■ WHAT THIS TASK INVOLVES
Find the line below with "Table 2. Percent" and the line with "Figure 10. The". Output exactly those lines and everything between them, leaving out the pictures.

━━━ INFORMATION SUPPLIED ━━━

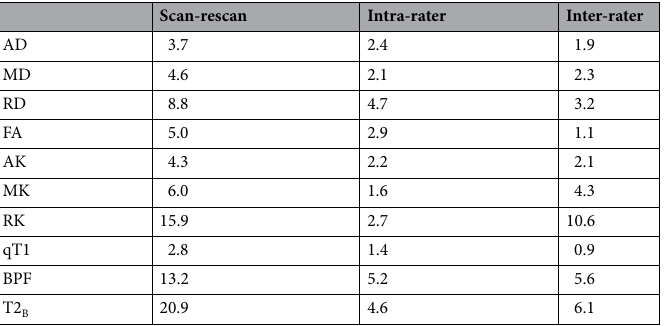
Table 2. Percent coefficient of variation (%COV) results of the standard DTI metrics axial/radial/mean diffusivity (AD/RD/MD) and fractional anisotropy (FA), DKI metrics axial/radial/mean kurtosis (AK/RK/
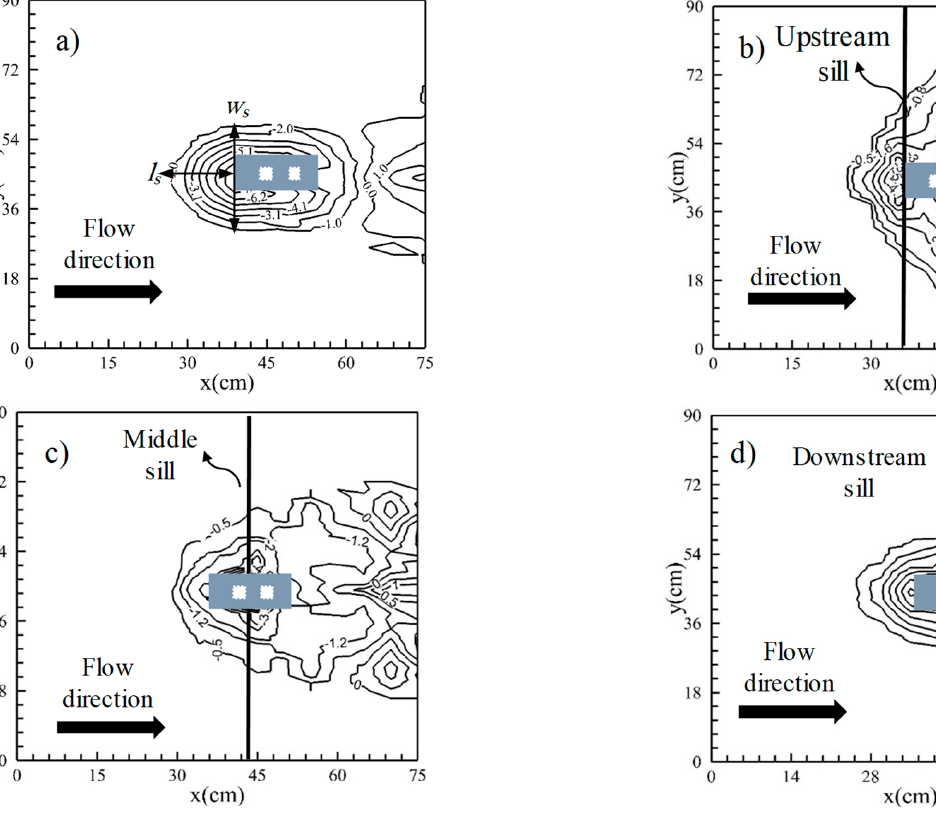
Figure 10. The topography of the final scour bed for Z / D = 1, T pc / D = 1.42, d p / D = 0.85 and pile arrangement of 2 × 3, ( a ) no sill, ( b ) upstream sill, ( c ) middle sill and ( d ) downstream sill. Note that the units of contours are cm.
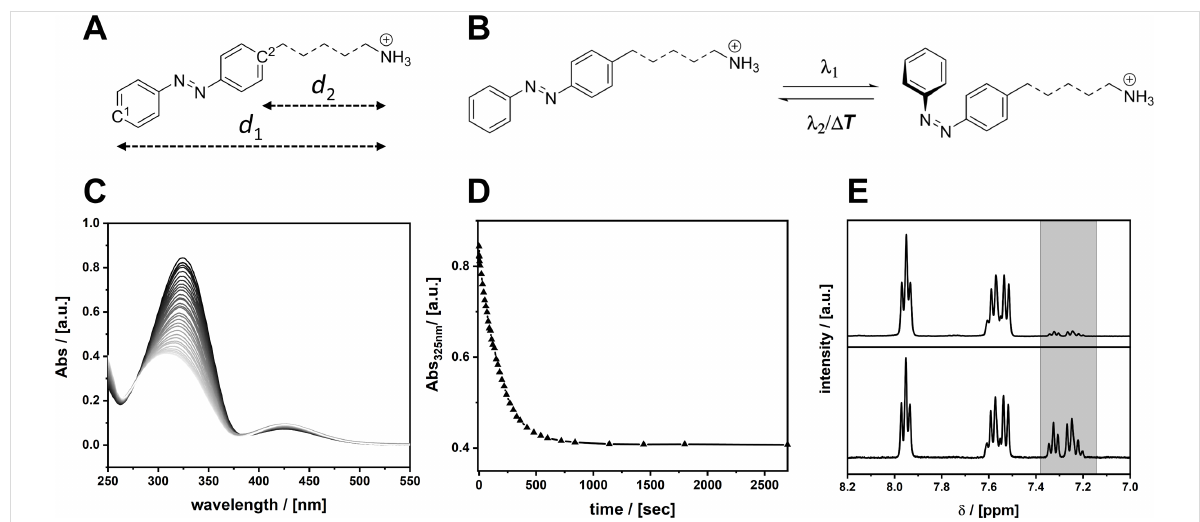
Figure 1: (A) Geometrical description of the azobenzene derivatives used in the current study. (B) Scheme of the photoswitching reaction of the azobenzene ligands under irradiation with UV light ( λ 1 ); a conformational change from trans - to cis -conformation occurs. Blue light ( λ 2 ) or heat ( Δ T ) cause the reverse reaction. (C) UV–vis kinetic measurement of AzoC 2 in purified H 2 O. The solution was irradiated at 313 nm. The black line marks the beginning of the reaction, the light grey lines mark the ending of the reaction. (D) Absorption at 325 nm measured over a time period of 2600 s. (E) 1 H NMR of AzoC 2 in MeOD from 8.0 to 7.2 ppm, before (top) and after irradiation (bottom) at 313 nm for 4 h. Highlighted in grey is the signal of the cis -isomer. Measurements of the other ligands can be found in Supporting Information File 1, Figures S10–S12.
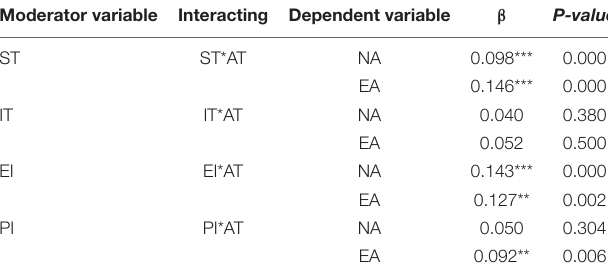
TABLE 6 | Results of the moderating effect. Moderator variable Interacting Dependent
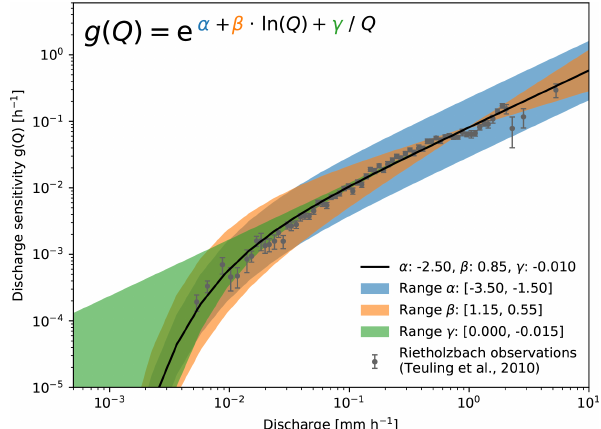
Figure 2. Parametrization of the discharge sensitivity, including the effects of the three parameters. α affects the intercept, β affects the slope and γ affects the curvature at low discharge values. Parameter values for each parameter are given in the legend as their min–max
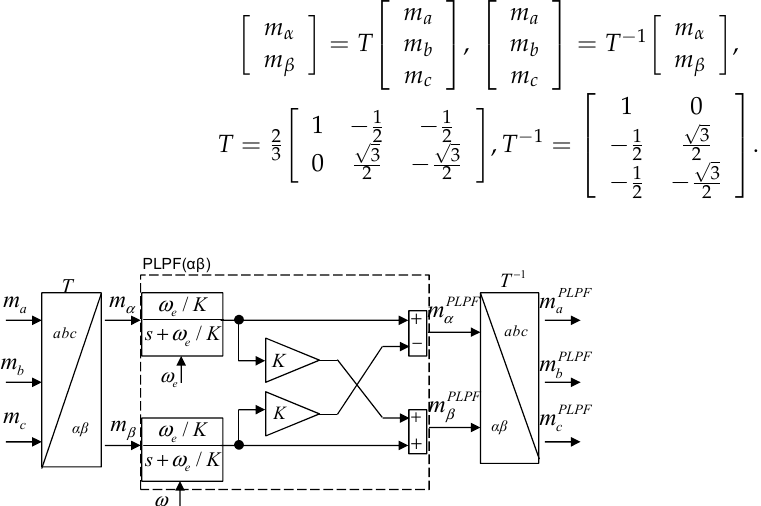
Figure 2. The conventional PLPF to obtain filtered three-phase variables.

━━━
━━━ INFORMATION SUPPLIED ━━━

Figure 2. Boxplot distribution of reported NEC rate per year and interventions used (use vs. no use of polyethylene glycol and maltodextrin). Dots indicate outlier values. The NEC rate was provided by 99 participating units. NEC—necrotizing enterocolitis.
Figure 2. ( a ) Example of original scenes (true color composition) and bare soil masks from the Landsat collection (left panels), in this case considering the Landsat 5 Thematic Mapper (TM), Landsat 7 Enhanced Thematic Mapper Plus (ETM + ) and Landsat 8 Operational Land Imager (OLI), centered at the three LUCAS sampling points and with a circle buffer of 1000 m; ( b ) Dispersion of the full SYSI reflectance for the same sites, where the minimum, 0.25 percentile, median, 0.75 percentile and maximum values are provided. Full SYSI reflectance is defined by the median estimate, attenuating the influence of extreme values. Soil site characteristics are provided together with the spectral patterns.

━━━

■ TASK SOLUTION
Table 2. Percent coefficient of variation (%COV) results of the standard DTI metrics axial/radial/mean diffusivity (AD/RD/MD) and fractional anisotropy (FA), DKI metrics axial/radial/mean kurtosis (AK/RK/
Figure 10. The topography of the final scour bed for Z / D = 1, T pc / D = 1.42, d p / D = 0.85 and pile arrangement of 2 × 3, ( a ) no sill, ( b ) upstream sill, ( c ) middle sill and ( d ) downstream sill. Note that the units of contours are cm.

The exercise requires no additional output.